Law Reports

Fischer

Neutral citation: Fischer v Ubomi Ushishi Trading & others (1085/2017) [2018] ZASCA 154(19 November 2018)

Coram: Shongwe ADP and Cachalia, Saldulker and Schippers JJA and Mothle AJA

Heard: 05 September 2018

Delivered: 19 November 2018

Short Summary: Deeds Registries Act 47 of 1937 (the Act) – transfer of immovable property formerly an asset in joint estate of spouses married in community of property – whether ownership of half share in immovable property vests immediately in spouse upon granting of divorce order or through transfer by way of endorsement under the Act – whether spouse acquires personal right to claim transfer by virtue of divorce order.


Summary

The Supreme Court of Appeal (SCA) dismissed an appeal by the appellant and awarded full ownership of the property to the third respondent.

The issue before the SCA was whether a real right to a half share in immovable property vested in a spouse immediately following the dissolution of a marriage in community property pursuant to a court order incorporating a settlement agreement in terms of which one spouse foregoes his half share in the property in favour of the other, or whether the real right vested only after endorsement of transfer in the Deeds Registry. An ancillary issue concerned the nature of the right acquired by the spouse by virtue of a court order. The third respondent raised an alternative defence that her right to full ownership of the property preceded the appellant’s claim.

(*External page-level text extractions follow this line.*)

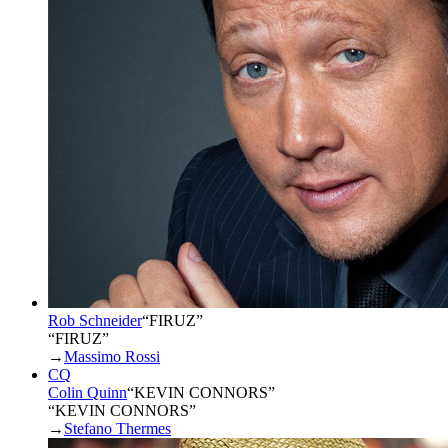
Rob Schneider
“
FIRUZ
”
“FIRUZ”
→
Massimo Rossi
CQ
Colin Quinn
“
KEVIN CONNORS
”
“KEVIN CONNORS”
→
Stefano Thermes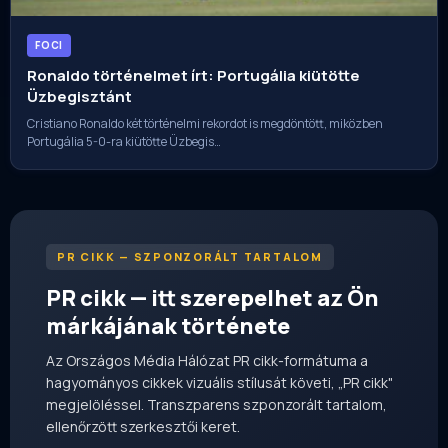
FOCI
Ronaldo történelmet írt: Portugália kiütötte
Üzbegisztánt
Cristiano Ronaldo két történelmi rekordot is megdöntött, miközben
Portugália 5-0-ra kiütötte Üzbegis…
PR CIKK — SZPONZORÁLT TARTALOM
PR cikk — itt szerepelhet az Ön
márkájának története
Az Országos Média Hálózat PR cikk-formátuma a
hagyományos cikkek vizuális stílusát követi, „PR cikk"
megjelöléssel. Transzparens szponzorált tartalom,
ellenőrzött szerkesztői keret.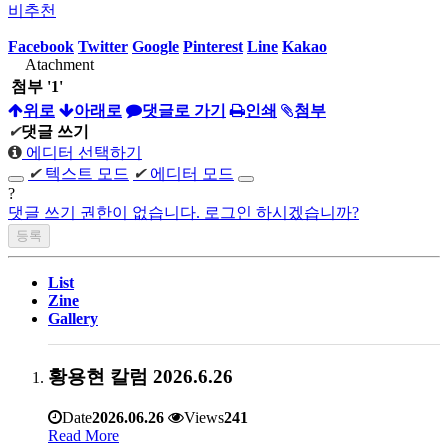
비추천
Facebook
Twitter
Google
Pinterest
Line
Kakao
Atachment
첨부
'
1
'
위로
아래로
댓글로 가기
인쇄
첨부
✔
댓글 쓰기
에디터 선택하기
✔
텍스트 모드
✔
에디터 모드
?
댓글 쓰기 권한이 없습니다. 로그인 하시겠습니까?
List
Zine
Gallery
황용현 칼럼 2026.6.26
Date
2026.06.26
Views
241
Read More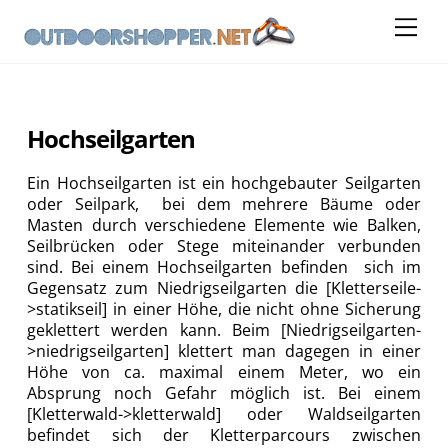
Skip
Me
to
content
Hochseilgarten
Ein Hochseilgarten ist ein hochgebauter Seilgarten
oder Seilpark, bei dem mehrere Bäume oder
Masten durch verschiedene Elemente wie Balken,
Seilbrücken oder Stege miteinander verbunden
sind. Bei einem Hochseilgarten befinden sich im
Gegensatz zum Niedrigseilgarten die [Kletterseile-
>statikseil] in einer Höhe, die nicht ohne Sicherung
geklettert werden kann. Beim [Niedrigseilgarten-
>niedrigseilgarten] klettert man dagegen in einer
Höhe von ca. maximal einem Meter, wo ein
Absprung noch Gefahr möglich ist. Bei einem
[Kletterwald->kletterwald] oder Waldseilgarten
befindet sich der Kletterparcours zwischen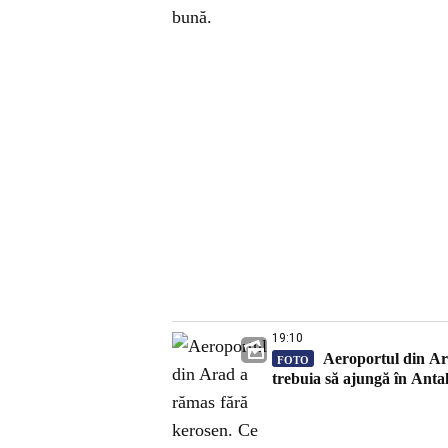
bună.
19:10
Aeroportul din Ara
FOTO
trebuia să ajungă în Anta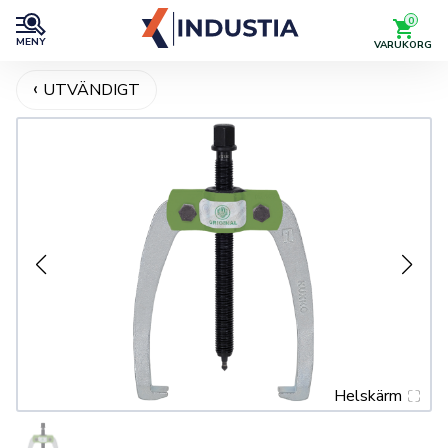
0
MENY
VARUKORG
UTVÄNDIGT
Helskärm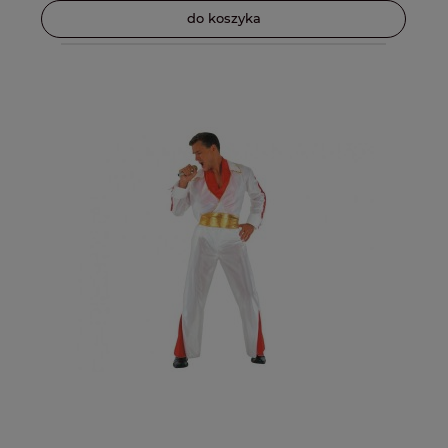
do koszyka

The appellant issued summons against the first respondent and the second respondent for payment of R566 500, based on an acknowledgement of debt by the first respondent and a suretyship agreement concluded by the second respondent for its indebtedness. The second and third respondents, respectively, were the registered owners of the immovable property. Their marriage in community of property was dissolved by an order of divorce dated 10 December 2012. In terms of a settlement agreement incorporated in the divorce order, the second respondent waived his right, title and interest in the property in favour of the third respondent, the wife. The second and third respondents however remarried on 28 April 2014, out of community of property, in terms of an antenuptial contract, with the exclusion of the accrual system. Precisely a year later, on 28 April 2015, they were divorced for a second time. The Cape Town Regional Court issued the order dissolving the second marriage, which included an order that each party would retain their respective possessions. The appellant applied to the court a quo for an order declaring the second respondent’s half share in the property executable. The third respondent resisted the claim on the ground that she now had full ownership of the property. The Western Cape Division of the High Court, Cape Town dismissed the application. It held that upon the granting of the decree of divorce, dominium of the property vested with immediate effect in the third respondent.

In dismissing the application the court a quo considered two judgments: Corporate Liquidators (Pty) Ltd & another v Wiggill & others 2007 (2) SA 520 (T) and Middleton v Middleton & another 2010 (1) SA 179 (D). In Corporate Liquidators it was held that where parties entered into a settlement agreement regarding the division of their assets, which is made an order of court as contemplated in s 7(1) of the Divorce Act 70 of 1979, ownership of immovable property vested immediately. Registration of transfer of property to a spouse was, therefore, not a prerequisite for ownership. The court in Middleton held that a settlement agreement created only a personal right for the transfer of ownership and consequently that the divorce order did not vest ownership without traditio (delivery or transfer).

The SCA held on a proper construction of s 16 of the Deeds Registries Act 47 of 1937, derivative acquisition of ownership in land required registration. The third respondent’s acquisition of the second respondent’s interest in the property was derivative: it arose from the settlement agreement which gave the third respondent a personal right to enforce registration of the second respondent’s undivided half share in the property. That agreement, though binding on the contracting parties, did not by itself vest ownership of the second respondent’s half share in the property in the third respondent any more than a contract of sale of land passed ownership to the buyer, and it therefore followed that Middleton was correctly decided.

The SCA found further that the court in Corporate Liquidators overlooked the common law principles of co-ownership, as well as the requirement in s 26 of the Deeds Registries Act that co-ownership in land was only terminated on attestation of deeds of partition transfer by the registrar, when ownership was conveyed to the respective owners of the land. With regard to the second respondent’s alternative defence, the SCA held thus that at the time that the third respondent acquired the personal right to compel transfer of the second respondent’s half share in the property into her name, there was no other greater or competing right to defeat her claim. When the appellant applied for an order declaring the property executable, the second respondent had already alienated his half share in the property to the third respondent by way of the settlement agreement.